PEDOMANRAKYAT, MAKASSAR — Guna memberi ruang kepada Badan Pengelola Keuangan Haji (BPKH) sehingga lebih fleksibel dan luwes serta lincah dalam mengelola keuangan haji termasuk di dalam melakukan investasi, maka dibutuhkan masukan dari kalangan akademisi terkait revisi undang-undang Nomor 34 Tahun 2014 tentang pengelolaan keuangan haji.
Hal ini dutarakan Ketua Komisi VIII DPR RI, Dr. H. Ashabul Kahfi, MAg, kepada media disela-sela kegiatan seminar nasional bertema “Berkhidmat untuk Umat: Menuju Pengelolaan Keuangan haji yang Profesional, Transparan, dan Akuntabel yang diselenggarakan di Baruga Prof. Dr. Baharuddin Lopa, SH, Fakultas Hukum Universitas Hasanudin, Jl. Perintis Kemerdekaan KM.10, Makassar, Jumat, (03/11/ 2023) sore.
Menurutnya, salah satu tujuan pelaksanaan kegiatan seminar yaitu melakukan sosialisasi terkait keberadaan BPKH sebagai badan independen berbadan hukum, yang hadir untuk mengelola keuangan haji yang disetorkan atau dititipkan oleh kurang lebih 5,3 juta jamaah calon haji se-Indonesia.
Kemudian, kata Ashabul Kahfi, yang menjadi skala priotitas adalah merevisi undang-undang, karena memberi dampak yang cukup besar.

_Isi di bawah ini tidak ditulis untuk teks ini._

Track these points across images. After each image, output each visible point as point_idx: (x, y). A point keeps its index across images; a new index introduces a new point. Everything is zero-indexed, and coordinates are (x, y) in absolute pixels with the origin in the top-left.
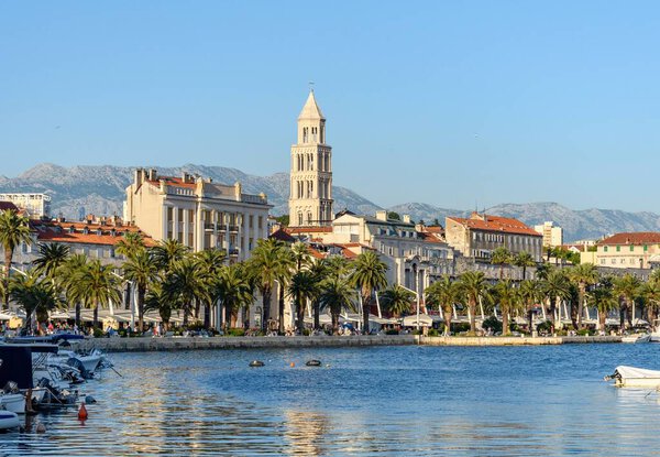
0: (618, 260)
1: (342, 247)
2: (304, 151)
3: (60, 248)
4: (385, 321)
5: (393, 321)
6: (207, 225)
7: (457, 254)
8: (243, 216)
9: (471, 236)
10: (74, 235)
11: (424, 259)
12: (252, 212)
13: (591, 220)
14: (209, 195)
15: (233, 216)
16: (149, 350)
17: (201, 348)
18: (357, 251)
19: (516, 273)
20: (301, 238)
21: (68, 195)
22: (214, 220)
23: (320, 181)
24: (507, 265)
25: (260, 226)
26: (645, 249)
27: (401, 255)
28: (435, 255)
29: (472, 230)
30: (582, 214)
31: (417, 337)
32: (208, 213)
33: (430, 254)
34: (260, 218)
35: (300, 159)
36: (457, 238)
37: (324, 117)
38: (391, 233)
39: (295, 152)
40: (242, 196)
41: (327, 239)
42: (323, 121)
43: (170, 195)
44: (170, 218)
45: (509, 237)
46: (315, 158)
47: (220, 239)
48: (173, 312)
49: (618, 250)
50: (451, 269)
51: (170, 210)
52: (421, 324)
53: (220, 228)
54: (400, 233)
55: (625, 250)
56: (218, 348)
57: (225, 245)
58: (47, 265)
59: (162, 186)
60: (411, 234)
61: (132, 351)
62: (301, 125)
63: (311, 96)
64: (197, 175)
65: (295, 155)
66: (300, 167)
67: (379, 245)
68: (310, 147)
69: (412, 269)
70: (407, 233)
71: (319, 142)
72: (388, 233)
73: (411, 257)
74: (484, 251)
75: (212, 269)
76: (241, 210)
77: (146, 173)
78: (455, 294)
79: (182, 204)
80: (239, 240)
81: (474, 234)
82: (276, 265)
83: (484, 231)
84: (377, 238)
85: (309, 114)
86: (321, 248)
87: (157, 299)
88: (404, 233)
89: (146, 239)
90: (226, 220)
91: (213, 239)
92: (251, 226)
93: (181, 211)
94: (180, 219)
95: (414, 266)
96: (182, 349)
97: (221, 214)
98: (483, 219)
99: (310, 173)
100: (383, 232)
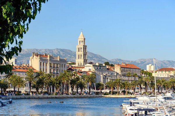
0: (162, 75)
1: (86, 72)
2: (80, 47)
3: (12, 73)
4: (97, 91)
5: (99, 91)
6: (51, 67)
7: (117, 74)
8: (60, 64)
9: (121, 69)
10: (16, 69)
11: (108, 75)
12: (62, 63)
13: (165, 63)
14: (51, 59)
15: (57, 64)
16: (31, 98)
17: (45, 98)
18: (91, 73)
19: (133, 78)
20: (75, 70)
21: (24, 56)
22: (52, 65)
23: (84, 54)
24: (130, 77)
25: (65, 67)
26: (169, 72)
27: (102, 74)
28: (112, 74)
29: (121, 67)
30: (162, 62)
31: (103, 95)
32: (51, 64)
33: (110, 74)
34: (65, 65)
35: (79, 49)
36: (117, 69)
37: (85, 38)
38: (100, 68)
39: (77, 47)
40: (60, 59)
41: (83, 70)
42: (85, 39)
43: (41, 59)
44: (41, 65)
45: (132, 69)
46: (83, 49)
47: (54, 70)
48: (39, 89)
49: (162, 72)
50: (116, 77)
51: (41, 63)
52: (105, 92)
53: (54, 67)
54: (102, 68)
55: (164, 72)
56: (50, 98)
57: (55, 72)
58: (8, 77)
59: (39, 57)
60: (105, 69)
61: (27, 99)
62: (79, 40)
63: (82, 33)
64: (48, 54)
65: (77, 48)
66: (79, 51)
67: (96, 72)
68: (81, 46)
69: (105, 77)
70: (104, 68)
71: (83, 44)
72: (99, 68)
73: (105, 75)
74: (125, 73)
75: (49, 78)
76: (59, 63)
77: (35, 53)
78: (113, 84)
79: (44, 61)
80: (59, 70)
81: (122, 69)
82: (66, 77)
83: (125, 68)
84: (96, 70)
85: (81, 37)
86: (80, 72)
87: (35, 86)
88: (103, 68)
89: (35, 70)
90: (56, 65)
91: (52, 70)
92: (62, 67)
93: (44, 63)
94: (44, 65)
95: (106, 77)
96: (40, 98)
97: (54, 64)
98: (124, 65)
99: (81, 52)
100: (97, 68)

Pertama, BPKH akan memperoleh ruang yang lebih luwes untuk melakukan investasi yang lebih besar, sehingga mampu mendapatkan nilai manfaat yang lebih besar, tentu yang sesuai dengan asas-asas syariah, yakni kehati-hatian serta memiliki nilai manfaat.
“Terdapat 1 (satu) poin yang membuat BPKH terganggu, yaitu di pasal 53. Dimana ketika terjadi kerugian maka BPKH harus bertanggung jawab. BPKH ini tentu diharapkan tidak hanya sekadar menjadi juru bayar saja atau kalau dalam entitas bisnis disebut dengan kasir, namun bisa berinvestasi. Agar, bisa menghadirkan nilai manfaat sebesar-besarnya dan mampu berkontribusi bagi Biaya Penyelenggaraan Ibadah Haji (BPIH),” terang pria kelahiran Kabupaten Bantaeng ini.
Selama ini, lanjutnya, skema yang dijalankan yakni BPIH jamaah haji sebagiannya disubsidi dari BPK. Bila skema ini dipertahankan, dengan skema investasi BPKH, akan mengancam likuiditas BPKH sendiri.
“Karena dalam setahun, nilai manfaat, dengan skema yang ada, itu hanya mendapatkan keuntungan Rp10 triliun. Sementara yang diperlukan untuk mensubsidi BPIH itu sebesar Rp13 triliun. Maka terjadi defisit. Kecuali, BPIH dinaikkan menjadi 60%. Contohnya, kalau 100% pembiayaan, maka jamaah harus membayar sekitar 60jutaan. Namun ini tidak mudah, karena juga terkait dengan kondisi ekonomi masyarakat kita, yang sebagian besar berada di strata ekonomi menengah ke bawah,” jelasnya.